→ **Task objective**: Reproduce the rows word for word, beginning with the first row and stopping after the line that contains "Yarımtur yüzük tasarımı, yüzüğün", including both of these lines.

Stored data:
|---|

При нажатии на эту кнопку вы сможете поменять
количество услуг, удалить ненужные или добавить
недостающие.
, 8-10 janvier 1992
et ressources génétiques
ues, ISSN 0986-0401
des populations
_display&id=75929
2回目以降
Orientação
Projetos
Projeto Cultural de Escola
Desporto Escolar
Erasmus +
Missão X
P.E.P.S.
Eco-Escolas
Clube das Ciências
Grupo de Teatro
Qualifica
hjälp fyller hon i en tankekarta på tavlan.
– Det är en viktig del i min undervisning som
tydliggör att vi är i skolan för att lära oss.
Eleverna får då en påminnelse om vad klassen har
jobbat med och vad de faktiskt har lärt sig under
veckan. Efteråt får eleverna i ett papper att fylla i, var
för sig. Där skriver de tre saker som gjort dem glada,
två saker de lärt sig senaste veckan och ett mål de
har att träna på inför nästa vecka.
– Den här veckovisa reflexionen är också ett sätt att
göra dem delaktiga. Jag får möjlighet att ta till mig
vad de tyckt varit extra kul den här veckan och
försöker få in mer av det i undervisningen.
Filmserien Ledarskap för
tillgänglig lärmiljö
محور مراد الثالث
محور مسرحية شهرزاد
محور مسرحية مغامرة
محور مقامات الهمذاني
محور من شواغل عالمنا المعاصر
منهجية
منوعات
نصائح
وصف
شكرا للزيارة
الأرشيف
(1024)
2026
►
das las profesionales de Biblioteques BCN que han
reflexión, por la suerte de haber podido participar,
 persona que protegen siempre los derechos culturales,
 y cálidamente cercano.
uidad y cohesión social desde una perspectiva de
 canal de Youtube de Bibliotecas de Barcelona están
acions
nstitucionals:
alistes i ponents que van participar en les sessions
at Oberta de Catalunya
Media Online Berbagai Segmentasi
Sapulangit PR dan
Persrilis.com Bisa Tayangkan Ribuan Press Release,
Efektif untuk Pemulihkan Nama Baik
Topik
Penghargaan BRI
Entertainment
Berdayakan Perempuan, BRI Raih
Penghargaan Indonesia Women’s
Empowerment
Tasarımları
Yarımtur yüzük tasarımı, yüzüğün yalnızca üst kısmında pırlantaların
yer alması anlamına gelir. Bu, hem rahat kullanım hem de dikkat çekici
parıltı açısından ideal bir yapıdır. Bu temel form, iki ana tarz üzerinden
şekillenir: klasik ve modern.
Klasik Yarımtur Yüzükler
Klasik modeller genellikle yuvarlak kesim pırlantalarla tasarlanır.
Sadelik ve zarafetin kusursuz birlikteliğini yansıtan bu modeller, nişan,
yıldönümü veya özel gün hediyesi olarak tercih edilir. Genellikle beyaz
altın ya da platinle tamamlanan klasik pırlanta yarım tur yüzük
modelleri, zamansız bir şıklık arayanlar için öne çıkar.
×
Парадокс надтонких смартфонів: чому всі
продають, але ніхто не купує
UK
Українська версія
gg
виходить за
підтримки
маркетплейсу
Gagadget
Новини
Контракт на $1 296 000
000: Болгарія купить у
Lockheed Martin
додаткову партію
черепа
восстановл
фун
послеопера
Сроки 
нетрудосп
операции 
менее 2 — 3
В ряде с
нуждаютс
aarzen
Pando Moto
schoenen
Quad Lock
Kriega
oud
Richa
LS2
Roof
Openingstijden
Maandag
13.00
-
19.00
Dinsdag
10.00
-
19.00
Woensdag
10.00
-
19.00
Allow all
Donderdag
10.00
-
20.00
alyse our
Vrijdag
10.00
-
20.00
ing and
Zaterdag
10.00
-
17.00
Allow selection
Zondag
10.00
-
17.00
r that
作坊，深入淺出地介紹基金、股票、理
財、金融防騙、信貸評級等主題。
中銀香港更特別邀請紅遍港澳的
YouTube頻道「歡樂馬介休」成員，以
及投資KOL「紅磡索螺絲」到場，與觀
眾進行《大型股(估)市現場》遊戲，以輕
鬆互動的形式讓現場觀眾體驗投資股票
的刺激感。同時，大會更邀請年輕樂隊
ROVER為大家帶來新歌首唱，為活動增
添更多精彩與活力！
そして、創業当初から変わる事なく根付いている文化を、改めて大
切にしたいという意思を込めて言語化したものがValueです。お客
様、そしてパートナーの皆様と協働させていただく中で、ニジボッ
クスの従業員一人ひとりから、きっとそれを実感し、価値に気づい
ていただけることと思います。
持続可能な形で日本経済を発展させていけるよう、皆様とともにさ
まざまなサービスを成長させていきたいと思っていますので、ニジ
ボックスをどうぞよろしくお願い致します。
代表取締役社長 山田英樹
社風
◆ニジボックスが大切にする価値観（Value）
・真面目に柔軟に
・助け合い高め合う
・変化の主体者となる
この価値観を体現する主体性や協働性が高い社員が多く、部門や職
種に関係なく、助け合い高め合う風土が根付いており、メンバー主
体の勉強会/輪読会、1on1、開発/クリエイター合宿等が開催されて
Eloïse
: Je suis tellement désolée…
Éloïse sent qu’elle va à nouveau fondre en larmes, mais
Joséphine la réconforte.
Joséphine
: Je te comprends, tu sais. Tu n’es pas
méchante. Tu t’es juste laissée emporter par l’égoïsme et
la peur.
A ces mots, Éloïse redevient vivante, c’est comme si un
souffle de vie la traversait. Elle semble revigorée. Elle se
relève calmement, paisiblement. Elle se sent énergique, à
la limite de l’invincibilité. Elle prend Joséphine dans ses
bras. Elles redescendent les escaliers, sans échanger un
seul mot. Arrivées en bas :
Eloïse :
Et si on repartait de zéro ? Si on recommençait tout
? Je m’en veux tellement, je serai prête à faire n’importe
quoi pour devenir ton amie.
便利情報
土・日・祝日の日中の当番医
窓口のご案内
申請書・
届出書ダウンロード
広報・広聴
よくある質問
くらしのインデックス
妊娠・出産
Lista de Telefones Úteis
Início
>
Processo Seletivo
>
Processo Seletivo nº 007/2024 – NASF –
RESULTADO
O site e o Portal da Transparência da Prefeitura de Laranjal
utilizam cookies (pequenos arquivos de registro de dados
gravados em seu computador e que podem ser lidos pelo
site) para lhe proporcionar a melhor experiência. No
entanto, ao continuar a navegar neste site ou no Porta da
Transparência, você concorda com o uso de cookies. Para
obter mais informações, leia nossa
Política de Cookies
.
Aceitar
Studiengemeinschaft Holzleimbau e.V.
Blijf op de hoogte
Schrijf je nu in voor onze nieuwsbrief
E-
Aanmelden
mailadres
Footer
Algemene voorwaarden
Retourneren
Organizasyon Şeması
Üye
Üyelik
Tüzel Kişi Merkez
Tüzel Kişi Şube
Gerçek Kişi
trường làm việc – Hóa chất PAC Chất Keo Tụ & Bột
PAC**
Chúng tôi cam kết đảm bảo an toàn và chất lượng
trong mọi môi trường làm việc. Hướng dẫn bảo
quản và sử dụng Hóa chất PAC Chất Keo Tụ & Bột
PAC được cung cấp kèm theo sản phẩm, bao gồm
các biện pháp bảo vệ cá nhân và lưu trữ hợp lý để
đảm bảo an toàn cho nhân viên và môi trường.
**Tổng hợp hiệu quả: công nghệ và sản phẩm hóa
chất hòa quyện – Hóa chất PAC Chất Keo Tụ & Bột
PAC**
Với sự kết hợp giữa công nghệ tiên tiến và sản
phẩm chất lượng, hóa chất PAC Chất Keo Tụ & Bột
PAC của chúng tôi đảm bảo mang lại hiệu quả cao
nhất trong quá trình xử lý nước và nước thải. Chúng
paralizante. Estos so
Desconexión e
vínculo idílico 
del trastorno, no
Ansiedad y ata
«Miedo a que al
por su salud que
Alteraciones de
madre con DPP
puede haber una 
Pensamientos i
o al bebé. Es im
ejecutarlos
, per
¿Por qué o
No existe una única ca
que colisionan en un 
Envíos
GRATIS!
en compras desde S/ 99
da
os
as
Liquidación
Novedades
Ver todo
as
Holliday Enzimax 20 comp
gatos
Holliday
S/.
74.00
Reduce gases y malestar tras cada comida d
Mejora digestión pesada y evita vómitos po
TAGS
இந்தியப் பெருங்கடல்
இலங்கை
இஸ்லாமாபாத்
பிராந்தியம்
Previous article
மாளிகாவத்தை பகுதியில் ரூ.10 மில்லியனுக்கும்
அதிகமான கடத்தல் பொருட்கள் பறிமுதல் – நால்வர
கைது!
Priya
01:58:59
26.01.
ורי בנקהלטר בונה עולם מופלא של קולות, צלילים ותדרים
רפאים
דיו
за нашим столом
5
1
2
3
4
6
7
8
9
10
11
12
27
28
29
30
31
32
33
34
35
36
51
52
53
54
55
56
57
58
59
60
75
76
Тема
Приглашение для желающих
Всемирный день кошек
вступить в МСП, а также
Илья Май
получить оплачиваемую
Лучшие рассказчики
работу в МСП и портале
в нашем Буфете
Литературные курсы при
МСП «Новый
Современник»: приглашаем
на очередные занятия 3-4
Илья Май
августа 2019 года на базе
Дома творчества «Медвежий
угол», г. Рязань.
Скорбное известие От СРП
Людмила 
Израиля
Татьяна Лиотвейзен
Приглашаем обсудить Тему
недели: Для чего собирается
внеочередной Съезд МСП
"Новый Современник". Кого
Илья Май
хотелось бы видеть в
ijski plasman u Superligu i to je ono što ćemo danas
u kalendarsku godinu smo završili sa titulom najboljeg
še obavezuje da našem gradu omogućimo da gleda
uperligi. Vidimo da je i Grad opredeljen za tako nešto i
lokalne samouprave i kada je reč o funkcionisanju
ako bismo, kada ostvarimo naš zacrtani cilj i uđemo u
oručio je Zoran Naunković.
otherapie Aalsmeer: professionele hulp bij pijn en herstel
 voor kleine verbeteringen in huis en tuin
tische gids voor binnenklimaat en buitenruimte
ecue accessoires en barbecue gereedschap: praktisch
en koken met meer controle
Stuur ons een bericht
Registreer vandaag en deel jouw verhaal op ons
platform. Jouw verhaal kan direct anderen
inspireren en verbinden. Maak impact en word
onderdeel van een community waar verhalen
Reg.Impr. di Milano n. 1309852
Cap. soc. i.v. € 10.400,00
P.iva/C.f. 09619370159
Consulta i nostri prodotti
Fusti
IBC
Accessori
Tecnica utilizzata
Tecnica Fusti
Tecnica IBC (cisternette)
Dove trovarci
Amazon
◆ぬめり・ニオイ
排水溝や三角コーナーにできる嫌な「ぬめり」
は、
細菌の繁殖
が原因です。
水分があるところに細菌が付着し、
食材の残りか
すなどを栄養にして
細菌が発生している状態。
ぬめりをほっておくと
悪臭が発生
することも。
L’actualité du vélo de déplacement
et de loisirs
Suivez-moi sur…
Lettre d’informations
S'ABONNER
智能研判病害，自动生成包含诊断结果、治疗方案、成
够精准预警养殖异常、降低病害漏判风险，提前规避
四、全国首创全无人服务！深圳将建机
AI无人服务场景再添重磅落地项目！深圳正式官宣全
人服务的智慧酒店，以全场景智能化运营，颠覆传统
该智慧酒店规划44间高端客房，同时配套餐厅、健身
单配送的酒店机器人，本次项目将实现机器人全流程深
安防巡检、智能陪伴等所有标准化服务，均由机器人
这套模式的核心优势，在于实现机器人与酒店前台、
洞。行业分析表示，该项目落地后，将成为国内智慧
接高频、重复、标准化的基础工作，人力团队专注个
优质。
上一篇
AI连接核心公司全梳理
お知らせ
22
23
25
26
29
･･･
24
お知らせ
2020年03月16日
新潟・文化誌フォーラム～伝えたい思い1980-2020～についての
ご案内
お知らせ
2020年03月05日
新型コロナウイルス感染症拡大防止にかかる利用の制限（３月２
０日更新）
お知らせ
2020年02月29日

|---|

→ **Output below**:
При нажатии на эту кнопку вы сможете поменять
количество услуг, удалить ненужные или добавить
недостающие.
, 8-10 janvier 1992
et ressources génétiques
ues, ISSN 0986-0401
des populations
_display&id=75929
2回目以降
Orientação
Projetos
Projeto Cultural de Escola
Desporto Escolar
Erasmus +
Missão X
P.E.P.S.
Eco-Escolas
Clube das Ciências
Grupo de Teatro
Qualifica
hjälp fyller hon i en tankekarta på tavlan.
– Det är en viktig del i min undervisning som
tydliggör att vi är i skolan för att lära oss.
Eleverna får då en påminnelse om vad klassen har
jobbat med och vad de faktiskt har lärt sig under
veckan. Efteråt får eleverna i ett papper att fylla i, var
för sig. Där skriver de tre saker som gjort dem glada,
två saker de lärt sig senaste veckan och ett mål de
har att träna på inför nästa vecka.
– Den här veckovisa reflexionen är också ett sätt att
göra dem delaktiga. Jag får möjlighet att ta till mig
vad de tyckt varit extra kul den här veckan och
försöker få in mer av det i undervisningen.
Filmserien Ledarskap för
tillgänglig lärmiljö
محور مراد الثالث
محور مسرحية شهرزاد
محور مسرحية مغامرة
محور مقامات الهمذاني
محور من شواغل عالمنا المعاصر
منهجية
منوعات
نصائح
وصف
شكرا للزيارة
الأرشيف
(1024)
2026
►
das las profesionales de Biblioteques BCN que han
reflexión, por la suerte de haber podido participar,
 persona que protegen siempre los derechos culturales,
 y cálidamente cercano.
uidad y cohesión social desde una perspectiva de
 canal de Youtube de Bibliotecas de Barcelona están
acions
nstitucionals:
alistes i ponents que van participar en les sessions
at Oberta de Catalunya
Media Online Berbagai Segmentasi
Sapulangit PR dan
Persrilis.com Bisa Tayangkan Ribuan Press Release,
Efektif untuk Pemulihkan Nama Baik
Topik
Penghargaan BRI
Entertainment
Berdayakan Perempuan, BRI Raih
Penghargaan Indonesia Women’s
Empowerment
Tasarımları
Yarımtur yüzük tasarımı, yüzüğün yalnızca üst kısmında pırlantaların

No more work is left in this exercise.